# SharedPreferences für User-Session



## jemand (8. Sep 2020)

Man kann ja die SharedPreferences in einer Android-App nutzen, um nach einem Login den Nutzernamen in einer Datei zu speichern, sodass man bei den weiteren Activities und nach einem Neustart der App sich nicht erneut anmelden muss.

Aber was genau soll man in diese Datei hinterlegen? Nur den Nutzernamen? Aber das kann man doch nicht tun. Da kann man ja den Nutzernamen in der Datei ändern und sich einfach als jemand Anderes ausgeben. Das Passwort möchte man natürlich auch nicht im Klartext dort abspeichern.


----------



## kneitzel (8. Sep 2020)

Mir ist das Szenario jetzt erst einmal nicht bekannt, das Du abdecken willst.

Generell bist Du auf einem Android System mit einem User unterwegs. Damit speichert Deine App Daten, die der Benutzer eingegeben hat. Dies kann er natürlich auch jederzeit ändern. Die Änderung eines gespeicherten Wertes ist ja erst einmal rein lokal auf dem Gerät. Und der Anwender kann da ja angeben, was er will.

Ein Login selbst erfolgt ja auf einem anderen System. Wenn der Benutzer sich authentifiziert gegenüber einem Dritten, dann kannst Du das natürlich auch speichern. Eine Änderung der Daten sorgt aber dann dafür, dass die Authentifizierung beim nächsten Mal nicht mehr klappt. Also spielen wir das einmal durch: Meine App macht ein Login hier am Forum. "JustNobody" als User mit meinem Passwort wird dann gespeichert. Wenn ich jetzt in der Datei "JustNobody" durch "jemand" ersetze, werde ich nicht hier im Forum zu Dir, sondern beim nächsten Zugriff wird der Zugriff fehlschlagen (So wir nicht durch Zufall das gleiche Passwort haben).

Generell ist das Speichern von Passwörtern aber eine ganz schlechte Praxis. Man kann sich da mal anschauen, wie das Identity Systeme machen (Also z.B. Anmeldung über Google, Facebook, FireBase, .....). Bei Facebook und Google ist es z.B so, dass die Authentifizierung direkt an den Servern erfolgt und Deine App Login/Passwort nicht einmal mitbekommt. Die leiten also dein Request an eine URL weiter und wenn die Authentifizierung (Nutzer hat sich angemeldet) und Autorisierung (Nutzer hat Zugriff gestattet) dann erfolgreich war, dann wird sozusagen ein Token gespeichert und die App meldet sich dann nur noch mit eigener App-Id und dem vergebenen Token an.

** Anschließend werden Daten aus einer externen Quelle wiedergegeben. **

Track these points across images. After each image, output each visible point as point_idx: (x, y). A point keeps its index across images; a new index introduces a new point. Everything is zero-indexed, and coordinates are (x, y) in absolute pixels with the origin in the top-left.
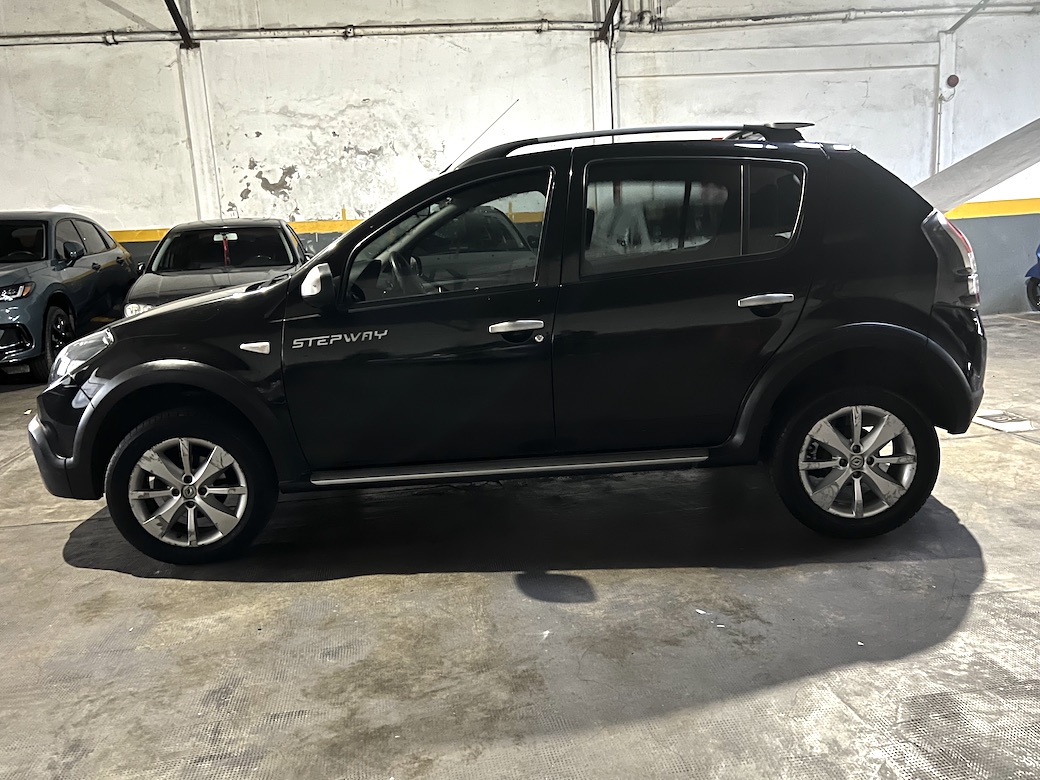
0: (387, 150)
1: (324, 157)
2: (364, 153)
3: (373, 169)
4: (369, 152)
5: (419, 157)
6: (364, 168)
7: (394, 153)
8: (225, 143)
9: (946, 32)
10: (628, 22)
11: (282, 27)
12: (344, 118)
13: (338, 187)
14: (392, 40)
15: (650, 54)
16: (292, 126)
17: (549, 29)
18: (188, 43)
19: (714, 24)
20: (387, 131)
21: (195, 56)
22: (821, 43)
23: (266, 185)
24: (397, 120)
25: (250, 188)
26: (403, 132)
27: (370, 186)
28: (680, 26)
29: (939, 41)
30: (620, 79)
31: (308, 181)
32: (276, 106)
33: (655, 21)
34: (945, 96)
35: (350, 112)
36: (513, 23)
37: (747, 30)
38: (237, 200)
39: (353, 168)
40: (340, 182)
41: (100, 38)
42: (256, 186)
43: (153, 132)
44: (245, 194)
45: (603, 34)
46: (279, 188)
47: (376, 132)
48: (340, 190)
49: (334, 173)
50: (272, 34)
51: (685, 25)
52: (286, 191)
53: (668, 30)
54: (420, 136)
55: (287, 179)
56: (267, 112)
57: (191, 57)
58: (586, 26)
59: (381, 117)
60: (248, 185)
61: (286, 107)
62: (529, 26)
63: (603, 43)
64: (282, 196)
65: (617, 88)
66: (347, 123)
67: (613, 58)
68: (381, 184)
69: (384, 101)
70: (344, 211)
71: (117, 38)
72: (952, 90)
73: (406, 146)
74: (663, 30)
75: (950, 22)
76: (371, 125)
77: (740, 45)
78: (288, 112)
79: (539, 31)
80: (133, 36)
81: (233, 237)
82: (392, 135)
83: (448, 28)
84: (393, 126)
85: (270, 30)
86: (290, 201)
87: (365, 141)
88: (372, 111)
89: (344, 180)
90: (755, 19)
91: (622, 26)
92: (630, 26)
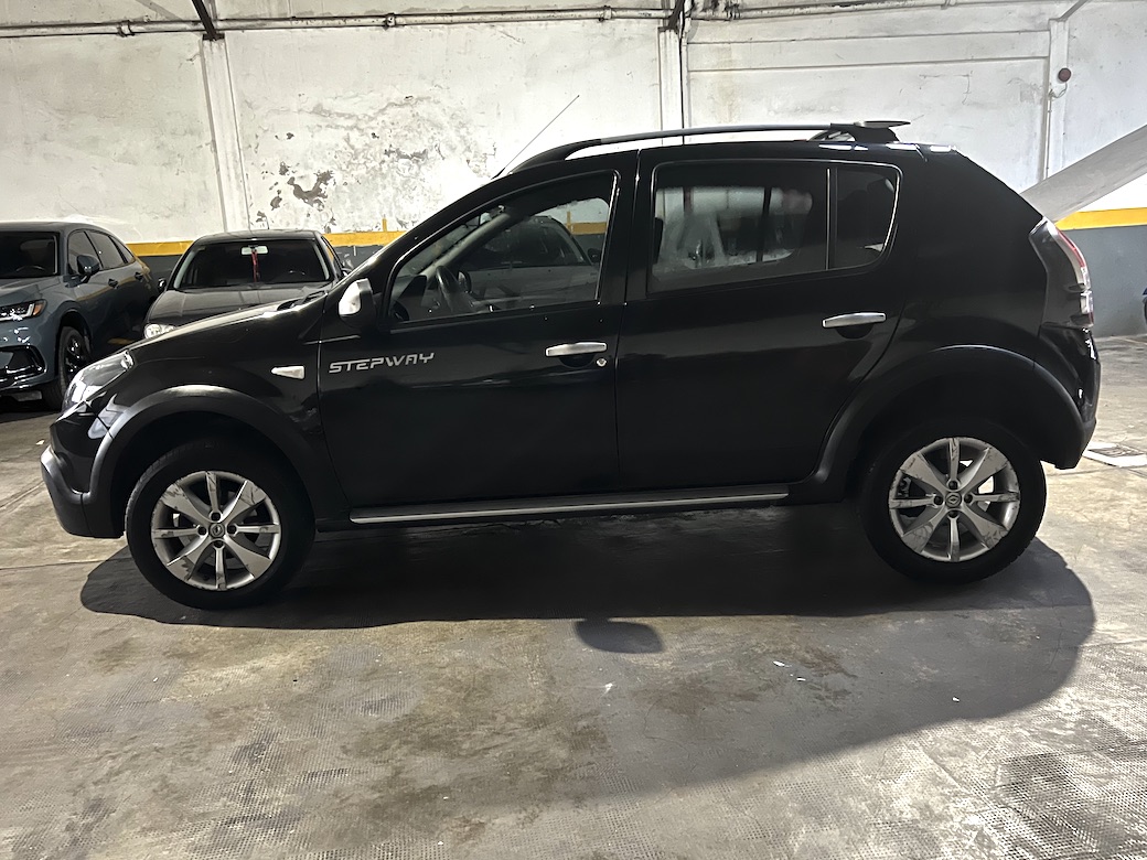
0: (432, 154)
1: (362, 162)
2: (407, 157)
3: (417, 174)
4: (412, 156)
5: (468, 161)
6: (407, 174)
7: (439, 156)
8: (254, 146)
9: (1058, 20)
10: (701, 9)
11: (315, 15)
12: (385, 118)
13: (379, 194)
14: (437, 30)
15: (726, 45)
16: (328, 126)
17: (613, 18)
18: (212, 34)
19: (798, 10)
20: (432, 132)
21: (220, 48)
22: (916, 33)
23: (298, 192)
24: (444, 120)
25: (280, 196)
26: (451, 134)
27: (414, 193)
28: (759, 13)
29: (1049, 30)
30: (692, 74)
31: (345, 188)
32: (310, 105)
33: (731, 8)
34: (1056, 91)
35: (392, 111)
36: (572, 10)
37: (833, 18)
38: (267, 210)
39: (395, 174)
40: (380, 190)
41: (114, 29)
42: (288, 194)
43: (173, 133)
44: (275, 203)
45: (672, 23)
46: (312, 196)
47: (420, 133)
48: (380, 198)
49: (373, 179)
50: (304, 23)
51: (765, 12)
52: (321, 199)
53: (745, 18)
54: (468, 137)
55: (322, 186)
56: (300, 111)
57: (215, 50)
58: (654, 13)
59: (425, 116)
60: (279, 192)
61: (319, 105)
62: (590, 14)
63: (673, 32)
64: (316, 205)
65: (688, 84)
66: (388, 124)
67: (683, 49)
68: (425, 192)
69: (429, 98)
70: (384, 222)
71: (134, 28)
72: (1064, 84)
73: (453, 149)
74: (740, 18)
75: (1061, 9)
76: (415, 126)
77: (826, 35)
78: (323, 110)
79: (601, 19)
80: (151, 26)
81: (263, 250)
82: (437, 137)
83: (499, 16)
84: (439, 127)
85: (302, 19)
86: (325, 210)
87: (407, 143)
88: (416, 110)
89: (385, 187)
90: (842, 5)
91: (694, 14)
92: (703, 14)
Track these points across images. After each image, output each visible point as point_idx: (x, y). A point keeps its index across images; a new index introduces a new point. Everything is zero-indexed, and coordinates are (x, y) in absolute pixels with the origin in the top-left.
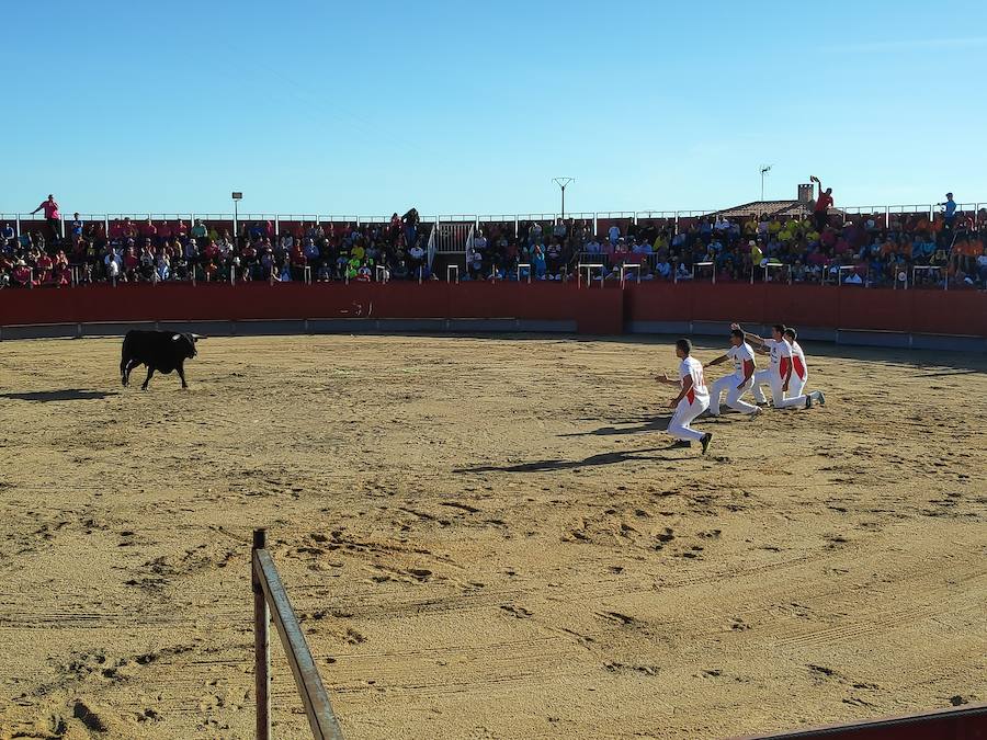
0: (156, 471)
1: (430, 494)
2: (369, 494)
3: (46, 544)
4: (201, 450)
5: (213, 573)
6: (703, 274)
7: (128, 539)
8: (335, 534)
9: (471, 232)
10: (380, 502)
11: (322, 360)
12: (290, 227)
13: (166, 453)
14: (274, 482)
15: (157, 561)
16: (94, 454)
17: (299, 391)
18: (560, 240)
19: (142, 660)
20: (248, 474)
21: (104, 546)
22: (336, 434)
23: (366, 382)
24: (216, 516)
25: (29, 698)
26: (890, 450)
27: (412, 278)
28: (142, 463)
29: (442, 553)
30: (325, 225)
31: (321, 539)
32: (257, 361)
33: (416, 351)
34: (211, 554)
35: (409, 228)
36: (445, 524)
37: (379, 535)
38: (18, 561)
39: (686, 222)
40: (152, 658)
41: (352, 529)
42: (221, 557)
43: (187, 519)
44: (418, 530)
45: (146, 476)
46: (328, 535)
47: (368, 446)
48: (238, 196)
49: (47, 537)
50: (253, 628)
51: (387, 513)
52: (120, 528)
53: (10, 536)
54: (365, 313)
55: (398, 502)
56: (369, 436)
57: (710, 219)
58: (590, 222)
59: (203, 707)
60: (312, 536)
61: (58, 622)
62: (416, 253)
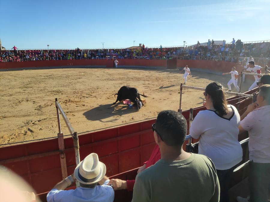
0: (38, 91)
1: (84, 93)
2: (74, 93)
3: (20, 104)
4: (46, 88)
5: (49, 107)
6: (125, 58)
7: (34, 102)
8: (69, 100)
9: (88, 51)
10: (76, 95)
11: (65, 73)
12: (58, 51)
13: (39, 89)
14: (58, 92)
15: (40, 106)
16: (27, 89)
17: (61, 78)
18: (103, 52)
19: (39, 121)
20: (54, 91)
21: (30, 104)
22: (68, 84)
23: (72, 76)
24: (49, 98)
25: (20, 128)
26: (153, 83)
27: (79, 59)
28: (36, 90)
29: (87, 102)
30: (64, 50)
31: (67, 101)
32: (53, 73)
33: (81, 71)
34: (49, 104)
35: (78, 51)
36: (87, 97)
37: (76, 100)
38: (16, 107)
39: (122, 50)
40: (40, 121)
41: (72, 99)
42: (50, 104)
43: (44, 99)
44: (82, 99)
45: (36, 92)
46: (68, 100)
47: (74, 86)
48: (48, 46)
49: (20, 103)
50: (57, 115)
51: (77, 96)
52: (33, 101)
53: (14, 103)
54: (71, 65)
55: (79, 94)
56: (73, 85)
57: (126, 49)
58: (108, 49)
59: (50, 127)
60: (65, 100)
61: (24, 116)
62: (79, 54)
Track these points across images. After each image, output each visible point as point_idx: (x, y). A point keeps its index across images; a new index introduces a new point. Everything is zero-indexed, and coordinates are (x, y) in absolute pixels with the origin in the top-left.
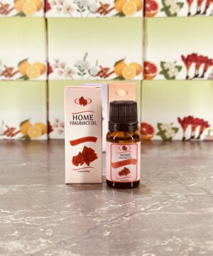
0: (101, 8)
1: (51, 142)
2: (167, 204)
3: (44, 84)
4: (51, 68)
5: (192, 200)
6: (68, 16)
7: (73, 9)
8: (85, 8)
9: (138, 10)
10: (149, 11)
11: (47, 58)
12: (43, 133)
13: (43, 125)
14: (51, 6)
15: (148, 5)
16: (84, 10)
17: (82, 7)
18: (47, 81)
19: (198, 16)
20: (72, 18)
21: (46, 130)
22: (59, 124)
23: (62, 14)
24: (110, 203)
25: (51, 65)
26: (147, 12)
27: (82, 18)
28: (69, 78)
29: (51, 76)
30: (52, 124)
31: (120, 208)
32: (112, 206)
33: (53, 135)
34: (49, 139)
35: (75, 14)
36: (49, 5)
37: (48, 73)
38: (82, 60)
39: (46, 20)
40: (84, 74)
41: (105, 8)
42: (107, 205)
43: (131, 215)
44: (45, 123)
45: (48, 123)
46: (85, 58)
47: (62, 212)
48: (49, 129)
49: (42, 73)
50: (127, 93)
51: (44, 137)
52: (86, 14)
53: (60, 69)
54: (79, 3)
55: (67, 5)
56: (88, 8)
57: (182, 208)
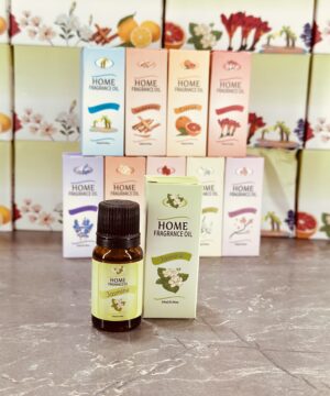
0: (98, 34)
1: (18, 235)
2: (180, 361)
3: (9, 145)
4: (19, 121)
5: (216, 353)
6: (45, 43)
7: (54, 34)
8: (74, 32)
9: (154, 40)
10: (171, 41)
11: (13, 107)
12: (5, 222)
13: (5, 209)
14: (20, 27)
15: (169, 33)
16: (71, 36)
17: (69, 31)
18: (13, 142)
19: (243, 52)
20: (53, 46)
21: (10, 216)
22: (30, 207)
23: (37, 41)
24: (98, 361)
25: (19, 117)
26: (166, 44)
27: (68, 47)
28: (47, 138)
29: (19, 134)
30: (19, 207)
31: (111, 369)
32: (99, 366)
33: (22, 224)
34: (15, 230)
35: (57, 41)
36: (16, 24)
37: (14, 130)
38: (68, 110)
39: (12, 48)
40: (71, 133)
41: (103, 34)
42: (92, 365)
43: (125, 384)
44: (9, 207)
45: (14, 206)
46: (72, 109)
47: (24, 380)
48: (15, 215)
49: (4, 129)
50: (133, 171)
51: (8, 227)
52: (74, 41)
53: (33, 124)
54: (64, 24)
55: (44, 26)
56: (78, 33)
57: (202, 369)
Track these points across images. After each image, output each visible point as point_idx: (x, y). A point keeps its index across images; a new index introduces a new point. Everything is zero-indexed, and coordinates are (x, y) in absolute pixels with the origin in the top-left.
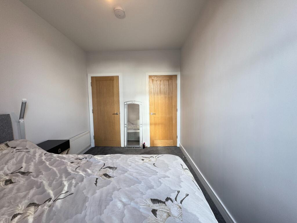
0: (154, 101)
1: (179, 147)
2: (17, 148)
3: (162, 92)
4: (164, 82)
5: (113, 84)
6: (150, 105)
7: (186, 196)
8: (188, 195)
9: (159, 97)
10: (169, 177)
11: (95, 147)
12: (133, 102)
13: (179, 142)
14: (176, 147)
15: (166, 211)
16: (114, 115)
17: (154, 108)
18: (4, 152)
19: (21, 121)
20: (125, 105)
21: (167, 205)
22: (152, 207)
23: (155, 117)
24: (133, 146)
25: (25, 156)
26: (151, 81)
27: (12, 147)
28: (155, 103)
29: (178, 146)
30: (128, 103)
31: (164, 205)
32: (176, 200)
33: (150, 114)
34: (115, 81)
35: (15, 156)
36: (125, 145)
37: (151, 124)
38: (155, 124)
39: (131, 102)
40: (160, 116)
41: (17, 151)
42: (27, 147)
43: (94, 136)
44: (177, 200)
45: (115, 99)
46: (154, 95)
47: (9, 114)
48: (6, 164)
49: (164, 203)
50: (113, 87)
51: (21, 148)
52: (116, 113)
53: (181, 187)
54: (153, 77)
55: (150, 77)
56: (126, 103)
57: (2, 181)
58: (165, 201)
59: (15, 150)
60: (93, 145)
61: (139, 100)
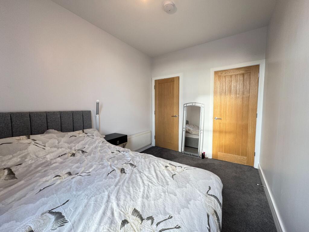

Aber da hängt es generell davon ab, was genau Du machen willst. Dann kann man überlegen, was da vielleicht Sinn macht oder nicht. Wenn es um die Authentifizierung geht, dann ist evtl. auch Smart Lock interessent: https://developer.android.com/distribute/best-practices/develop/smart-lock-for-passwords


----------



## jemand (8. Sep 2020)

JustNobody hat gesagt.:


> Mir ist das Szenario jetzt erst einmal nicht bekannt, das Du abdecken willst.
> 
> Generell bist Du auf einem Android System mit einem User unterwegs. Damit speichert Deine App Daten, die der Benutzer eingegeben hat. Dies kann er natürlich auch jederzeit ändern. Die Änderung eines gespeicherten Wertes ist ja erst einmal rein lokal auf dem Gerät. Und der Anwender kann da ja angeben, was er will.
> 
> ...


Danke für die Antwort. Hat geholfen


----------